__Task description__:
Apart from the pictures, the listing is to be returned exactly.

__Provided data__:
= Beginning of Section =

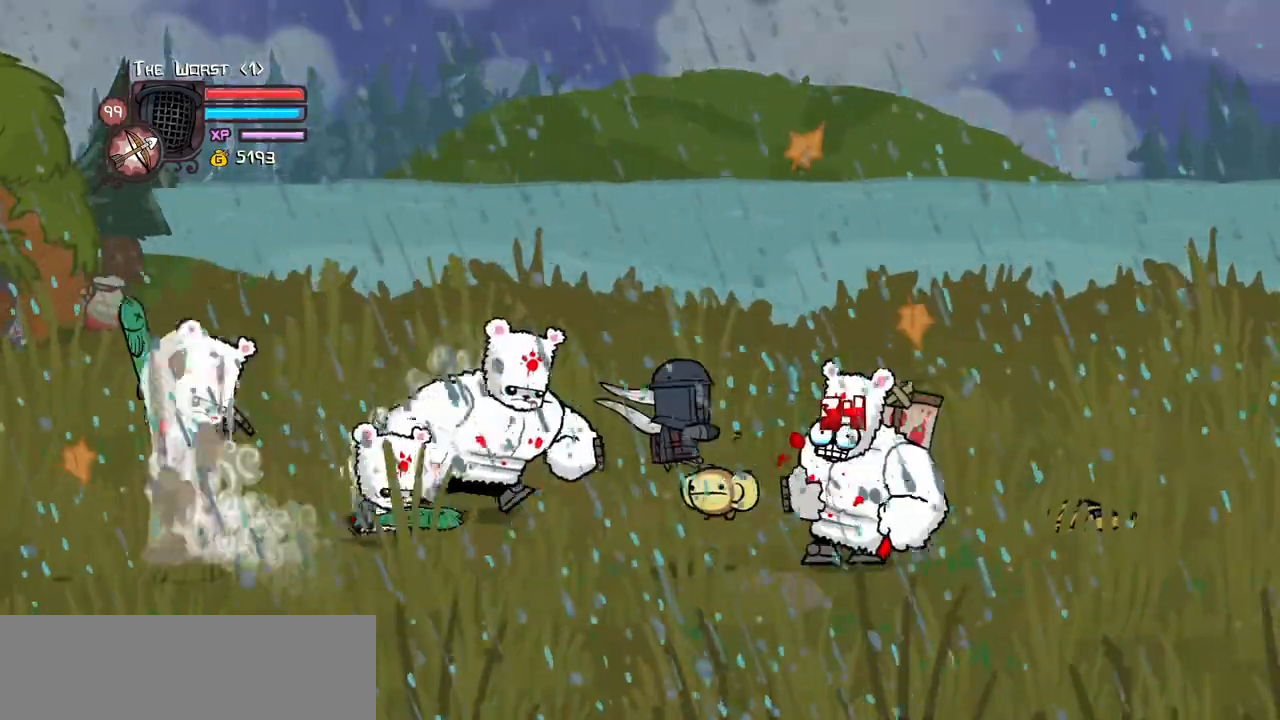
{"keys": [], "events": [[100, "right", "down"], [150, "light", "up"], [183, "right", "up"], [233, "heavy", "down"], [417, "heavy", "up"]]}
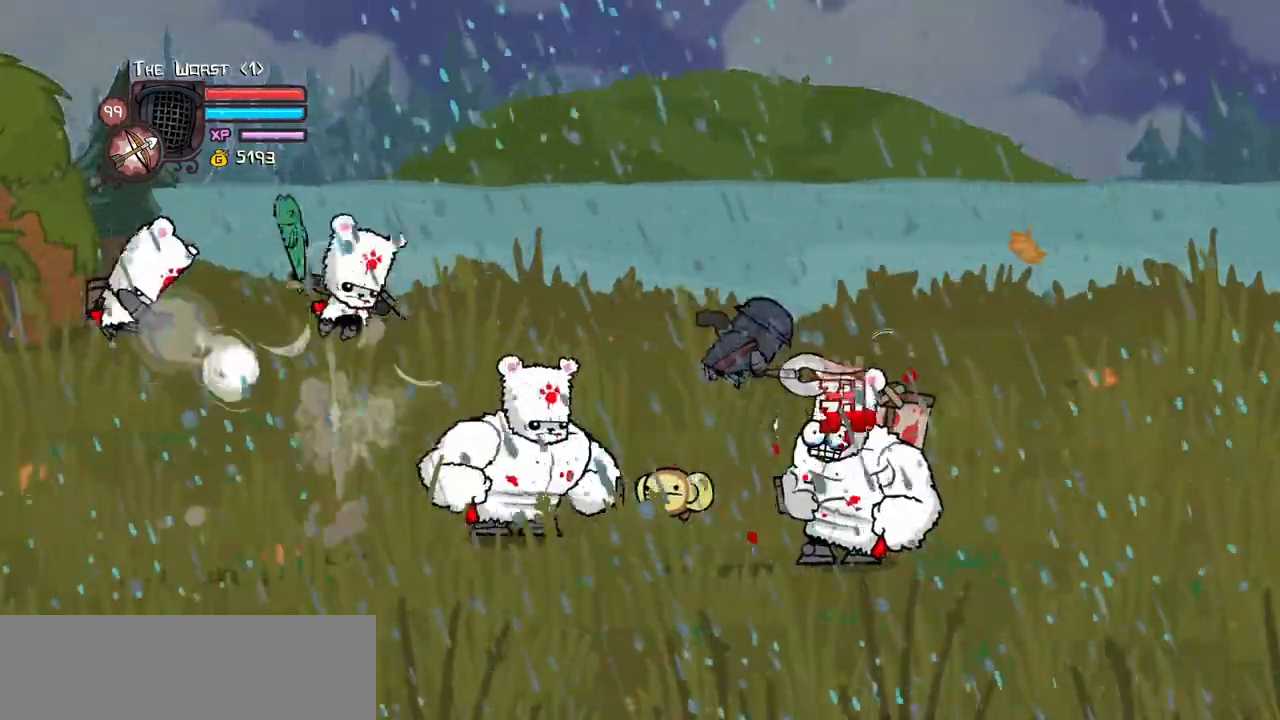
{"keys": ["right"], "events": [[383, "heavy", "down"], [433, "right", "down"], [483, "heavy", "up"]]}
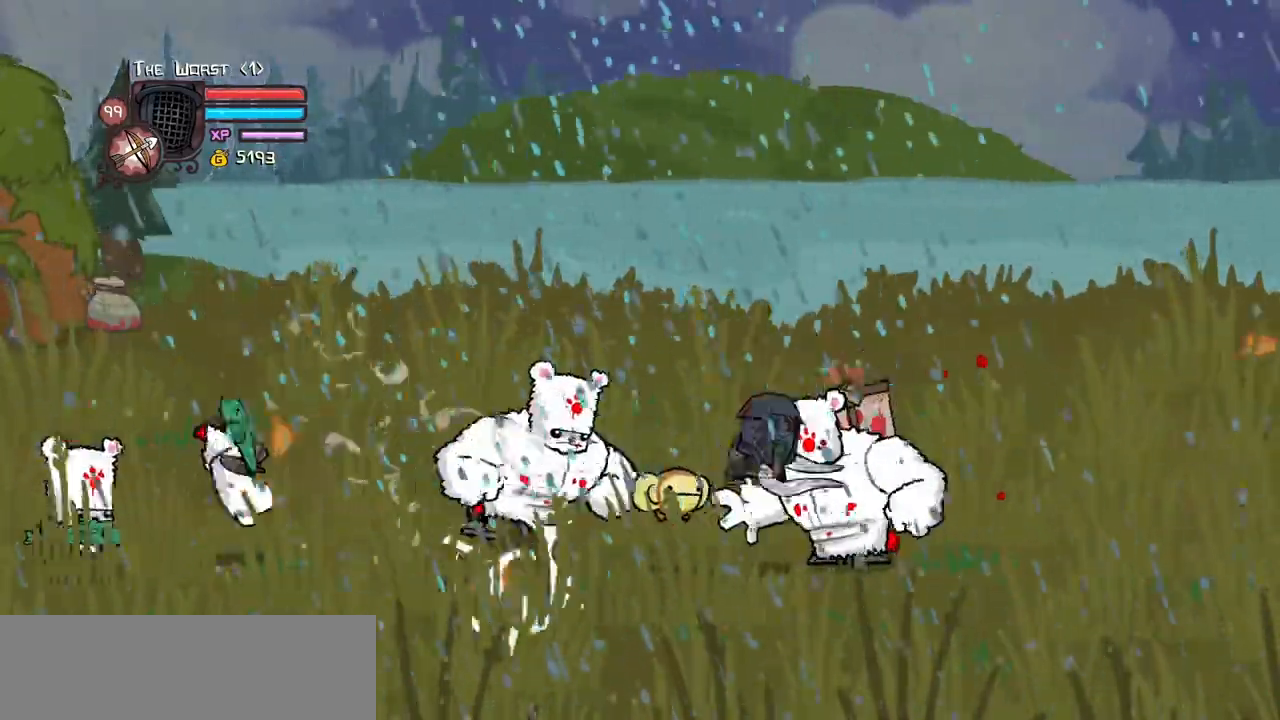
{"keys": ["down", "right"], "events": [[183, "down", "down"]]}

= End of Section =

__Result of the task__:
{"keys": [], "events": [[100, "right", "down"], [150, "light", "up"], [183, "right", "up"], [233, "heavy", "down"], [417, "heavy", "up"]]}
{"keys": ["right"], "events": [[383, "heavy", "down"], [433, "right", "down"], [483, "heavy", "up"]]}
{"keys": ["down", "right"], "events": [[183, "down", "down"]]}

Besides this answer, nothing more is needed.